- PROBLEM TO WORK ON
Put every line of the material below into a Markdown table with a column named No. for the row number and a column named Line for the line itself. Leave out the blank lines.

=== DATA TO PROCESS ===

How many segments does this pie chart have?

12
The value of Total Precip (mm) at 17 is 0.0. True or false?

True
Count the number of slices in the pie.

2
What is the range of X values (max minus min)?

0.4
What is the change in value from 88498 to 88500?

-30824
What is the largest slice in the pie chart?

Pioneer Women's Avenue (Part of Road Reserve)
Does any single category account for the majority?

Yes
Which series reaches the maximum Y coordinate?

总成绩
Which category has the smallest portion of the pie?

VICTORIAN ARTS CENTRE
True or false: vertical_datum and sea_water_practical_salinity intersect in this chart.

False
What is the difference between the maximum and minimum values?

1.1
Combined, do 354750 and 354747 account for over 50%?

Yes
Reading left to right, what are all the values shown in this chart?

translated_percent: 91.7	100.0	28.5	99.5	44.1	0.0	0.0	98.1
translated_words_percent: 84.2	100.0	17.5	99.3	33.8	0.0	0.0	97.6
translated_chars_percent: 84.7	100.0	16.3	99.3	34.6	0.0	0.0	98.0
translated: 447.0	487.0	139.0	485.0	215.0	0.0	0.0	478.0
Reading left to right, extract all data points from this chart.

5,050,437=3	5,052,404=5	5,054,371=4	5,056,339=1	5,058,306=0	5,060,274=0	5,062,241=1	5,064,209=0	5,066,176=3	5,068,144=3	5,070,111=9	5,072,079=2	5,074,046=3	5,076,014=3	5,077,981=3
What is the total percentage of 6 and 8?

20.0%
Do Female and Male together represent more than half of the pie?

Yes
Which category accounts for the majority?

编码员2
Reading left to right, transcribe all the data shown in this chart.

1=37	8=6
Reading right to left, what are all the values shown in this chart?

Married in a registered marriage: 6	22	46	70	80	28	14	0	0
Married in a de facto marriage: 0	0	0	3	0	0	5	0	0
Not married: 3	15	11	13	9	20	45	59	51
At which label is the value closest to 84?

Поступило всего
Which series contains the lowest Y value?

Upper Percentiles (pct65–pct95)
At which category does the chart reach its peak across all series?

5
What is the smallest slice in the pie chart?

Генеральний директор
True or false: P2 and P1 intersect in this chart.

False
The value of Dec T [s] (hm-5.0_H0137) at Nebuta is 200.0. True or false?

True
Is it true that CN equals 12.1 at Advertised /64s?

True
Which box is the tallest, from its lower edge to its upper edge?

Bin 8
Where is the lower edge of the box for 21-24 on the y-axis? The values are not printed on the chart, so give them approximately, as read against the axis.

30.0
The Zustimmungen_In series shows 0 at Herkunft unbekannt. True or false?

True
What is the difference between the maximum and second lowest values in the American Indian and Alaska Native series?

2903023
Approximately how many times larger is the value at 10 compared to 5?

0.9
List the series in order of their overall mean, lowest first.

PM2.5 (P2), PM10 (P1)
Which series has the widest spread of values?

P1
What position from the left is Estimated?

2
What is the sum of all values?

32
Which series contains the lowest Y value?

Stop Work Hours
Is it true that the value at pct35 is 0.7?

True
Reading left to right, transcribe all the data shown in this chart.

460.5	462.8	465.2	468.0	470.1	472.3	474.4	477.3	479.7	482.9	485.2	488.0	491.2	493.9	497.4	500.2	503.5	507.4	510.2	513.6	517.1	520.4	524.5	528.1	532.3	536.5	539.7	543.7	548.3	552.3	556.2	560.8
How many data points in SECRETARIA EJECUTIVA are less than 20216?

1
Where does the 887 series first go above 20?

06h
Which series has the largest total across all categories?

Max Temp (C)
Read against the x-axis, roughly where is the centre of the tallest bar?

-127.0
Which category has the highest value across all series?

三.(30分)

===

- OUTPUT OF THE TASK
| No. | Line |
|---|---|
| 1 | How many segments does this pie chart have? |
| 2 | 12 |
| 3 | The value of Total Precip (mm) at 17 is 0.0. True or false? |
| 4 | True |
| 5 | Count the number of slices in the pie. |
| 6 | 2 |
| 7 | What is the range of X values (max minus min)? |
| 8 | 0.4 |
| 9 | What is the change in value from 88498 to 88500? |
| 10 | -30824 |
| 11 | What is the largest slice in the pie chart? |
| 12 | Pioneer Women's Avenue (Part of Road Reserve) |
| 13 | Does any single category account for the majority? |
| 14 | Yes |
| 15 | Which series reaches the maximum Y coordinate? |
| 16 | 总成绩 |
| 17 | Which category has the smallest portion of the pie? |
| 18 | VICTORIAN ARTS CENTRE |
| 19 | True or false: vertical_datum and sea_water_practical_salinity intersect in this chart. |
| 20 | False |
| 21 | What is the difference between the maximum and minimum values? |
| 22 | 1.1 |
| 23 | Combined, do 354750 and 354747 account for over 50%? |
| 24 | Yes |
| 25 | Reading left to right, what are all the values shown in this chart? |
| 26 | translated_percent: 91.7	100.0	28.5	99.5	44.1	0.0	0.0	98.1 |
| 27 | translated_words_percent: 84.2	100.0	17.5	99.3	33.8	0.0	0.0	97.6 |
| 28 | translated_chars_percent: 84.7	100.0	16.3	99.3	34.6	0.0	0.0	98.0 |
| 29 | translated: 447.0	487.0	139.0	485.0	215.0	0.0	0.0	478.0 |
| 30 | Reading left to right, extract all data points from this chart. |
| 31 | 5,050,437=3	5,052,404=5	5,054,371=4	5,056,339=1	5,058,306=0	5,060,274=0	5,062,241=1	5,064,209=0	5,066,176=3	5,068,144=3	5,070,111=9	5,072,079=2	5,074,046=3	5,076,014=3	5,077,981=3 |
| 32 | What is the total percentage of 6 and 8? |
| 33 | 20.0% |
| 34 | Do Female and Male together represent more than half of the pie? |
| 35 | Yes |
| 36 | Which category accounts for the majority? |
| 37 | 编码员2 |
| 38 | Reading left to right, transcribe all the data shown in this chart. |
| 39 | 1=37	8=6 |
| 40 | Reading right to left, what are all the values shown in this chart? |
| 41 | Married in a registered marriage: 6	22	46	70	80	28	14	0	0 |
| 42 | Married in a de facto marriage: 0	0	0	3	0	0	5	0	0 |
| 43 | Not married: 3	15	11	13	9	20	45	59	51 |
| 44 | At which label is the value closest to 84? |
| 45 | Поступило всего |
| 46 | Which series contains the lowest Y value? |
| 47 | Upper Percentiles (pct65–pct95) |
| 48 | At which category does the chart reach its peak across all series? |
| 49 | 5 |
| 50 | What is the smallest slice in the pie chart? |
| 51 | Генеральний директор |
| 52 | True or false: P2 and P1 intersect in this chart. |
| 53 | False |
| 54 | The value of Dec T [s] (hm-5.0_H0137) at Nebuta is 200.0. True or false? |
| 55 | True |
| 56 | Is it true that CN equals 12.1 at Advertised /64s? |
| 57 | True |
| 58 | Which box is the tallest, from its lower edge to its upper edge? |
| 59 | Bin 8 |
| 60 | Where is the lower edge of the box for 21-24 on the y-axis? The values are not printed on the chart, so give them approximately, as read against the axis. |
| 61 | 30.0 |
| 62 | The Zustimmungen_In series shows 0 at Herkunft unbekannt. True or false? |
| 63 | True |
| 64 | What is the difference between the maximum and second lowest values in the American Indian and Alaska Native series? |
| 65 | 2903023 |
| 66 | Approximately how many times larger is the value at 10 compared to 5? |
| 67 | 0.9 |
| 68 | List the series in order of their overall mean, lowest first. |
| 69 | PM2.5 (P2), PM10 (P1) |
| 70 | Which series has the widest spread of values? |
| 71 | P1 |
| 72 | What position from the left is Estimated? |
| 73 | 2 |
| 74 | What is the sum of all values? |
| 75 | 32 |
| 76 | Which series contains the lowest Y value? |
| 77 | Stop Work Hours |
| 78 | Is it true that the value at pct35 is 0.7? |
| 79 | True |
| 80 | Reading left to right, transcribe all the data shown in this chart. |
| 81 | 460.5	462.8	465.2	468.0	470.1	472.3	474.4	477.3	479.7	482.9	485.2	488.0	491.2	493.9	497.4	500.2	503.5	507.4	510.2	513.6	517.1	520.4	524.5	528.1	532.3	536.5	539.7	543.7	548.3	552.3	556.2	560.8 |
| 82 | How many data points in SECRETARIA EJECUTIVA are less than 20216? |
| 83 | 1 |
| 84 | Where does the 887 series first go above 20? |
| 85 | 06h |
| 86 | Which series has the largest total across all categories? |
| 87 | Max Temp (C) |
| 88 | Read against the x-axis, roughly where is the centre of the tallest bar? |
| 89 | -127.0 |
| 90 | Which category has the highest value across all series? |
| 91 | 三.(30分) |